In contrast, the present ADM technique and PrDOS made predictions with high accuracy for both the monomer and dimer, as shown in Table 4. The present technique achieves slightly better accuracy. Figure 8(b) presents the predicted ordered regions or disordered regions of the p53 monomer and dimer sequences and compares the predicted regions with the actual regions (see above). Our ADM technique shows an extension of the ordered region in the C-terminus of the first p53 sequence in the dimer, namely, 32–37 and 42 [enclosed by the red dotted rectangles in Fig. 8(b)], while a slight extension in the N-terminus of the second p53 sequence is observed, that is, 49–51 in the result by PrDOS, as shown in Fig. 8(b) (blue dotted rectangle).
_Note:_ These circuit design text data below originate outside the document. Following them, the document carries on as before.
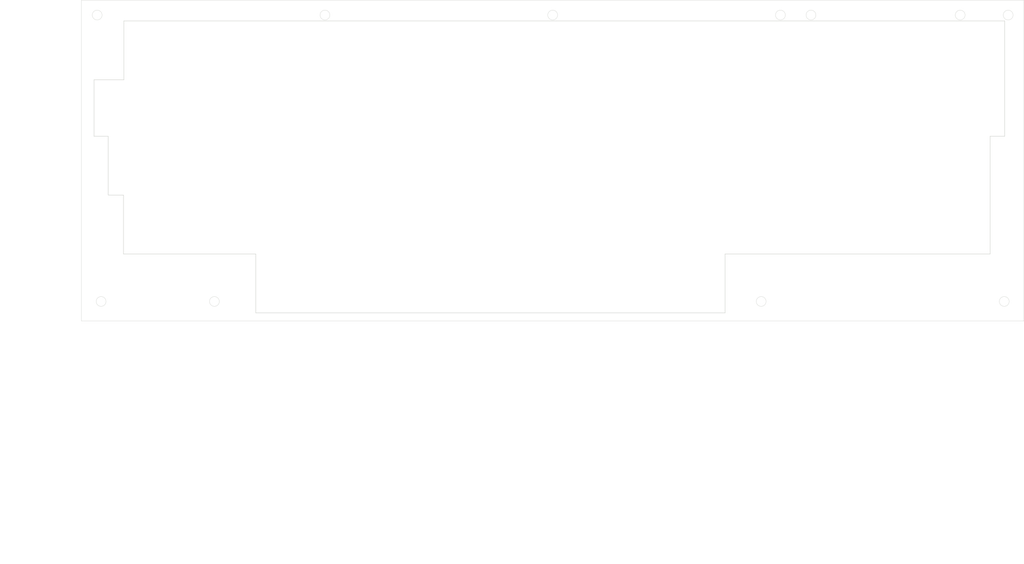
<source format=kicad_pcb>
(kicad_pcb (version 20171130) (host pcbnew "(5.1.4-0-10_14)")

  (general
    (thickness 1.6)
    (drawings 32)
    (tracks 0)
    (zones 0)
    (modules 0)
    (nets 1)
  )

  (page B)
  (title_block
    (title "Universal Retro Keyboard")
    (date 2019-08-25)
    (rev 1.0)
    (company OSIWeb.org)
    (comment 1 "Key matrix w/ LED")
  )

  (layers
    (0 F.Cu signal)
    (31 B.Cu signal)
    (32 B.Adhes user)
    (33 F.Adhes user)
    (34 B.Paste user)
    (35 F.Paste user)
    (36 B.SilkS user)
    (37 F.SilkS user)
    (38 B.Mask user)
    (39 F.Mask user)
    (40 Dwgs.User user)
    (41 Cmts.User user)
    (42 Eco1.User user)
    (43 Eco2.User user)
    (44 Edge.Cuts user)
    (45 Margin user)
    (46 B.CrtYd user)
    (47 F.CrtYd user)
    (48 B.Fab user)
    (49 F.Fab user)
  )

  (setup
    (last_trace_width 0.254)
    (user_trace_width 0.254)
    (user_trace_width 0.508)
    (user_trace_width 1.27)
    (trace_clearance 0.2)
    (zone_clearance 0.508)
    (zone_45_only no)
    (trace_min 0.2)
    (via_size 0.8128)
    (via_drill 0.4064)
    (via_min_size 0.4)
    (via_min_drill 0.3)
    (user_via 1.27 0.7112)
    (uvia_size 0.3048)
    (uvia_drill 0.1016)
    (uvias_allowed no)
    (uvia_min_size 0.2)
    (uvia_min_drill 0.1)
    (edge_width 0.1)
    (segment_width 0.2)
    (pcb_text_width 0.3)
    (pcb_text_size 1.5 1.5)
    (mod_edge_width 0.15)
    (mod_text_size 1 1)
    (mod_text_width 0.15)
    (pad_size 3.9878 3.9878)
    (pad_drill 3.9878)
    (pad_to_mask_clearance 0)
    (aux_axis_origin 61.4172 179.1081)
    (visible_elements 7FFFEFFF)
    (pcbplotparams
      (layerselection 0x010fc_ffffffff)
      (usegerberextensions false)
      (usegerberattributes false)
      (usegerberadvancedattributes false)
      (creategerberjobfile false)
      (excludeedgelayer true)
      (linewidth 0.100000)
      (plotframeref false)
      (viasonmask false)
      (mode 1)
      (useauxorigin false)
      (hpglpennumber 1)
      (hpglpenspeed 20)
      (hpglpendiameter 15.000000)
      (psnegative false)
      (psa4output false)
      (plotreference true)
      (plotvalue true)
      (plotinvisibletext false)
      (padsonsilk false)
      (subtractmaskfromsilk false)
      (outputformat 1)
      (mirror false)
      (drillshape 1)
      (scaleselection 1)
      (outputdirectory ""))
  )

  (net 0 "")

  (net_class Default "This is the default net class."
    (clearance 0.2)
    (trace_width 0.254)
    (via_dia 0.8128)
    (via_drill 0.4064)
    (uvia_dia 0.3048)
    (uvia_drill 0.1016)
    (diff_pair_width 0.2032)
    (diff_pair_gap 0.254)
  )

  (net_class power1 ""
    (clearance 0.254)
    (trace_width 1.27)
    (via_dia 1.27)
    (via_drill 0.7112)
    (uvia_dia 0.3048)
    (uvia_drill 0.1016)
    (diff_pair_width 0.2032)
    (diff_pair_gap 0.254)
  )

  (net_class signal ""
    (clearance 0.2032)
    (trace_width 0.254)
    (via_dia 0.8128)
    (via_drill 0.4064)
    (uvia_dia 0.3048)
    (uvia_drill 0.1016)
    (diff_pair_width 0.2032)
    (diff_pair_gap 0.254)
  )

  (gr_circle (center 143.51 78.74) (end 145.0975 78.74) (layer Edge.Cuts) (width 0.1) (tstamp 5D91233E))
  (gr_circle (center 290.83 78.74) (end 292.4175 78.74) (layer Edge.Cuts) (width 0.1) (tstamp 5D9123A8))
  (gr_circle (center 284.607 171.45) (end 286.1945 171.45) (layer Edge.Cuts) (width 0.1) (tstamp 5D9122A9))
  (gr_circle (center 107.7595 171.45) (end 109.347 171.45) (layer Edge.Cuts) (width 0.1) (tstamp 5D9122A9))
  (gr_circle (center 300.7106 78.74) (end 302.2981 78.74) (layer Edge.Cuts) (width 0.1) (tstamp 5D912365))
  (gr_circle (center 348.9706 78.74) (end 350.5581 78.74) (layer Edge.Cuts) (width 0.1) (tstamp 5D912368))
  (gr_circle (center 217.17 78.74) (end 218.7575 78.74) (layer Edge.Cuts) (width 0.1) (tstamp 5D9123AE))
  (gr_circle (center 364.49 78.74) (end 366.0775 78.74) (layer Edge.Cuts) (width 0.1) (tstamp 5D9123AB))
  (gr_circle (center 363.22 171.45) (end 364.8075 171.45) (layer Edge.Cuts) (width 0.1) (tstamp 5D911836))
  (gr_circle (center 71.12 171.45) (end 72.7075 171.45) (layer Edge.Cuts) (width 0.1) (tstamp 5D911836))
  (gr_circle (center 69.85 78.74) (end 71.4375 78.74) (layer Edge.Cuts) (width 0.1) (tstamp 5D9123B1))
  (gr_line (start 78.486 99.695) (end 78.486 80.645) (layer Edge.Cuts) (width 0.15))
  (gr_line (start 68.834 99.695) (end 78.486 99.695) (layer Edge.Cuts) (width 0.15))
  (gr_line (start 68.834 117.983) (end 68.834 99.695) (layer Edge.Cuts) (width 0.15))
  (gr_line (start 73.406 117.983) (end 68.834 117.983) (layer Edge.Cuts) (width 0.15))
  (gr_line (start 73.406 137.033) (end 73.406 117.983) (layer Edge.Cuts) (width 0.15))
  (gr_line (start 78.359 137.033) (end 73.533 137.033) (layer Edge.Cuts) (width 0.15))
  (gr_line (start 78.359 156.083) (end 78.359 137.033) (layer Edge.Cuts) (width 0.15))
  (gr_line (start 121.158 156.083) (end 78.359 156.083) (layer Edge.Cuts) (width 0.15))
  (gr_line (start 121.158 175.133) (end 121.158 156.083) (layer Edge.Cuts) (width 0.15))
  (gr_line (start 272.923 175.133) (end 121.158 175.133) (layer Edge.Cuts) (width 0.15) (tstamp 5D90C768))
  (gr_line (start 272.923 156.083) (end 272.923 175.133) (layer Edge.Cuts) (width 0.15))
  (gr_line (start 358.648 156.083) (end 272.923 156.083) (layer Edge.Cuts) (width 0.15))
  (gr_line (start 358.648 117.983) (end 358.648 156.083) (layer Edge.Cuts) (width 0.15))
  (gr_line (start 363.347 117.983) (end 358.648 117.983) (layer Edge.Cuts) (width 0.15) (tstamp 5D90C7F7))
  (gr_line (start 363.347 80.645) (end 363.347 117.983) (layer Edge.Cuts) (width 0.15))
  (gr_line (start 78.486 80.645) (end 363.347 80.645) (layer Edge.Cuts) (width 0.15) (tstamp 5D90C80E))
  (gr_line (start 64.77 177.8) (end 369.57 177.8) (layer Edge.Cuts) (width 0.1) (tstamp 5D911490))
  (gr_line (start 64.77 73.914) (end 64.77 177.8) (layer Edge.Cuts) (width 0.1))
  (gr_line (start 369.57 73.914) (end 64.77 73.914) (layer Edge.Cuts) (width 0.1) (tstamp 5D91148D))
  (gr_line (start 369.57 177.8) (end 369.57 73.914) (layer Edge.Cuts) (width 0.1) (tstamp 5D91148A))
  (gr_text "Distances:\nVertical: 0.75 inch\nHorizontal (1x - 1x): 0.75 inch\nHorizontal (1x - 1.5x): 0.939 inch\nHorizontal (Row 1 left key -> Row 2 left key): -0.379 inch\nHorizontal (Row 2 left key -> Row 3 left key): 0.187 inch\nHorizontal (Row 3 left key -> Row 4 left key): 0.186 inch\nHorizontal (Row 4 left key -> space bar): 4.310 inch" (at 38.4175 240.0681) (layer Cmts.User)
    (effects (font (size 2.54 2.54) (thickness 0.3048)) (justify left))
  )

)

</source>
Research suggests that the helix part of the p53 monomer tends to form ordered structure during molecular dynamics simulations [26]. In a system such as p53, a sufficient hydrophobic core is not formed within a monomer, and the p53 monomer behaves as an IDP; but by forming a dimer, a definite hydrophobic core is formed, and the p53 dimer exhibits ordered structures [27].

The results of the present technique reflect this, because ADM includes the effect of long-range inter-residue interactions along a sequence. The same effect is considered to be incorporated in PrDOS. Therefore, the present ADM technique may be able to predict the conformational change from disorder to order induced by the polymerization of IDP sequences and vice versa.

Discussion

In the present study, we introduced a new technique for predicting IDRs by means of maps based on inter-residue average distance statistics, average distance maps (ADM). The accuracy of the present technique is comparable to the techniques in the CASP10 contest with relatively high achievement including PrDOS, DISOPRED, and Biomine.

In the prediction for the p53 dimer, the accuracy of the present technique is the highest compared to current ways of making predictions. Our ADM technique is expected not only to predict IDRs but also the formation of ordered structures by dimerization.

Our ADM technique may predict a core region of IDPs forming definite 3D structures through interactions, such as dimerization and so on. Furthermore, our study may serve to predict a disordered region which would become an ordered structure when binding to another protein.

Conclusion

The present study demonstrates that a new technique based on the average distance map (ADM) can provide a prediction of intrinsically disordered regions in a protein in good accuracy. This method can be applied to a protein which shows a disorder property as a monomer but ordered character when its form a dimer. These results suggest that the inter-residue average distance statistics includes various properties of proteins.